Good News: New York and Rotary’s national work to protect Monarch butterflies

From left, Patti Cooper, Frank Coniglio and Robyn Elman. Credit: Karine Aigner, The New York Times

By Sophie Roback, Alliance Intern from Colorado College ‘24

Robyn Elman has been tirelessly fighting for years to help save Monarchs, an essential pollinator whose eastern migrating population has decreased by 80% in the past twenty years, according to a study from Environmental Research Letters. The Monarch population has been declining due to climate change and habitat loss from herbicide use and urban development according to the World Wildlife Fund. Through her persistent work, Elman convinced the city to protect around 20 milkweed patches so far along highways.

Elman joined efforts with Patti Cooper, another concerned citizen, to try and convince Coniglio, an employee of the Department of Transportation, to protect milkweed plants from the city’s lawn mowers, according to the NY Times. Coniglio was eventually won over by the diligent work of these women as he learned about the importance of milkweed and Monarch butterflies. During a visit to one of Elman’s usual sites, he commented, “What happens to the butterflies is going to happen to us right?” They show how a small team can make a difference.

Fortunately, their work is being amplified by the Rotary Club and numerous other groups. Rotary has created multiple programs dedicated to Monarch conservation, including Operation Pollination and the MOMA Hope Tour. At least 31 rotary clubs have carried out effective pollinator projects since 2015, working towards the same goals as Elman and Cooper to restore habitats and the Monarch population. 

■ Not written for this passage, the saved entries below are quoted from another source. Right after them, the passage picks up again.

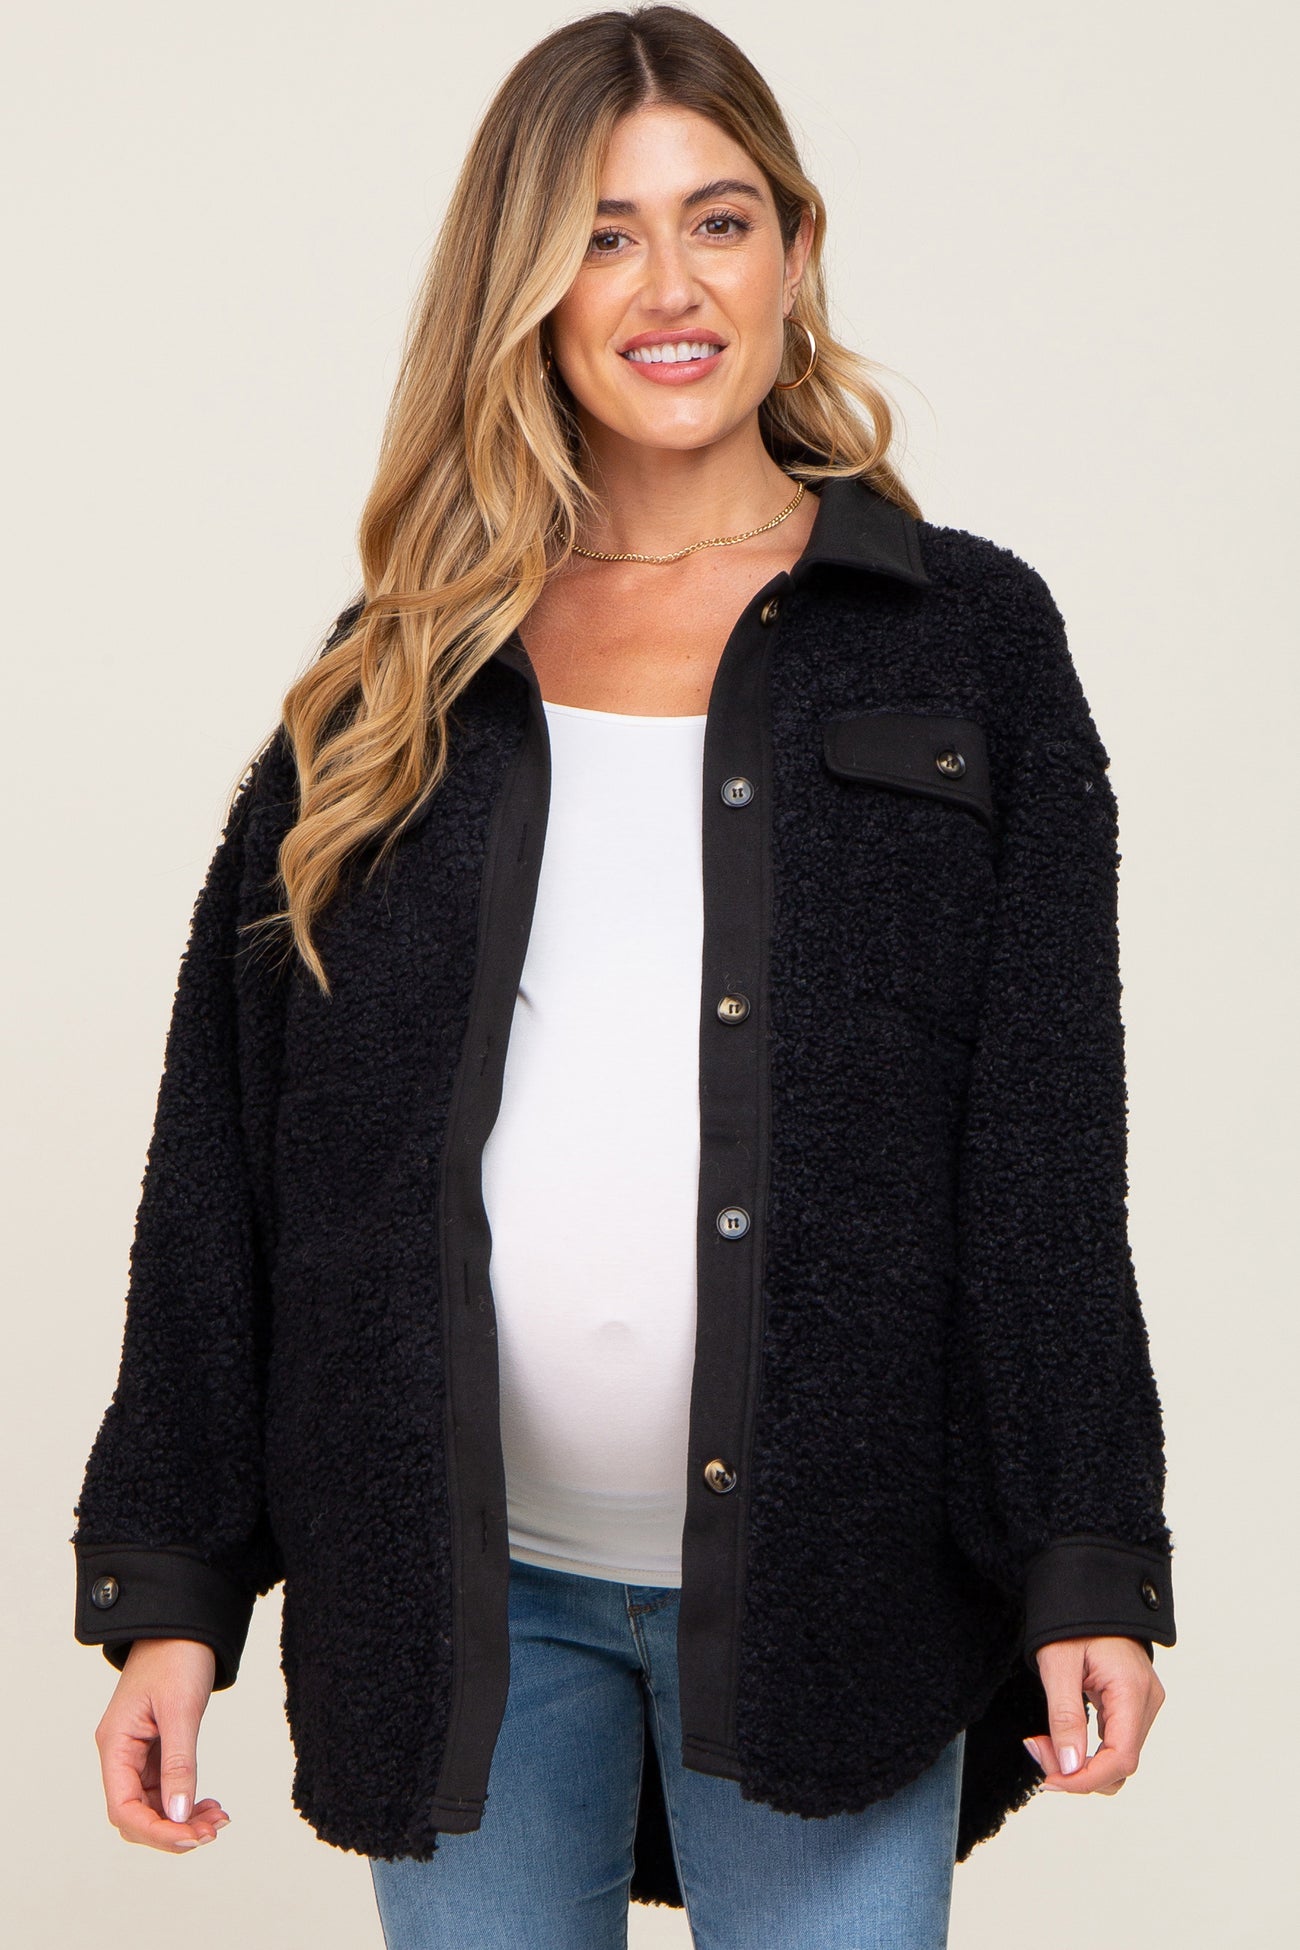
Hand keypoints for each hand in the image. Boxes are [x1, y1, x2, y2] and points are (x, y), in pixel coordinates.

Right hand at [94, 1639, 231, 1850]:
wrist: (185, 1621)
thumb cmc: (177, 1656)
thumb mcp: (181, 1710)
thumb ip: (180, 1763)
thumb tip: (178, 1814)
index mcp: (115, 1745)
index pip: (123, 1809)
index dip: (156, 1831)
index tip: (193, 1837)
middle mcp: (121, 1753)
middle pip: (136, 1815)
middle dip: (172, 1829)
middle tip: (212, 1830)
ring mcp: (138, 1752)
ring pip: (153, 1805)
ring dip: (182, 1818)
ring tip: (218, 1820)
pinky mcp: (156, 1747)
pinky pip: (166, 1788)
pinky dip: (186, 1800)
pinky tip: (210, 1804)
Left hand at [1023, 1635, 1165, 1795]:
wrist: (1087, 1588)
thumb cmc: (1072, 1619)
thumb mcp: (1058, 1664)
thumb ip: (1065, 1716)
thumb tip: (1069, 1767)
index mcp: (1132, 1691)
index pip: (1122, 1758)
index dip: (1086, 1779)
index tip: (1050, 1780)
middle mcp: (1146, 1701)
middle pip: (1121, 1764)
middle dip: (1077, 1770)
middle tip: (1036, 1749)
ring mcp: (1143, 1703)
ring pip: (1118, 1757)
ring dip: (1080, 1762)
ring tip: (1042, 1743)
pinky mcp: (1131, 1704)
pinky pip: (1114, 1741)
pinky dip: (1086, 1748)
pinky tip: (1059, 1738)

Rotary began by restoring and enhancing 1,039 acres of land in the St. Croix Valley of MN and WI, as its website points out. It then worked with the National Park Service and created Operation Pollination, extending its work to National Heritage Areas (NHAs), large (often thousands of square miles), lived-in landscapes with nationally important stories to tell. The National Park Service administers the NHA program, but does not own or manage individual NHAs. That is the role for nonprofits. To date, 35 NHAs (of a total of 55) across the USA have expressed interest in joining the Operation Pollination project in every region of the Nation.

Experts set a goal of restoring more than 1.3 million stems of milkweed in the midwestern US, which would “require the participation from all sectors of society. Stein, who now oversees the National Park Service’s eight National Heritage Areas in the Midwest, agrees. ‘No project is too small,’ he says. ‘Someone planting one milkweed seed is good. If someone wants to go out and restore a prairie, that’s even better,’” according to the Rotary Club.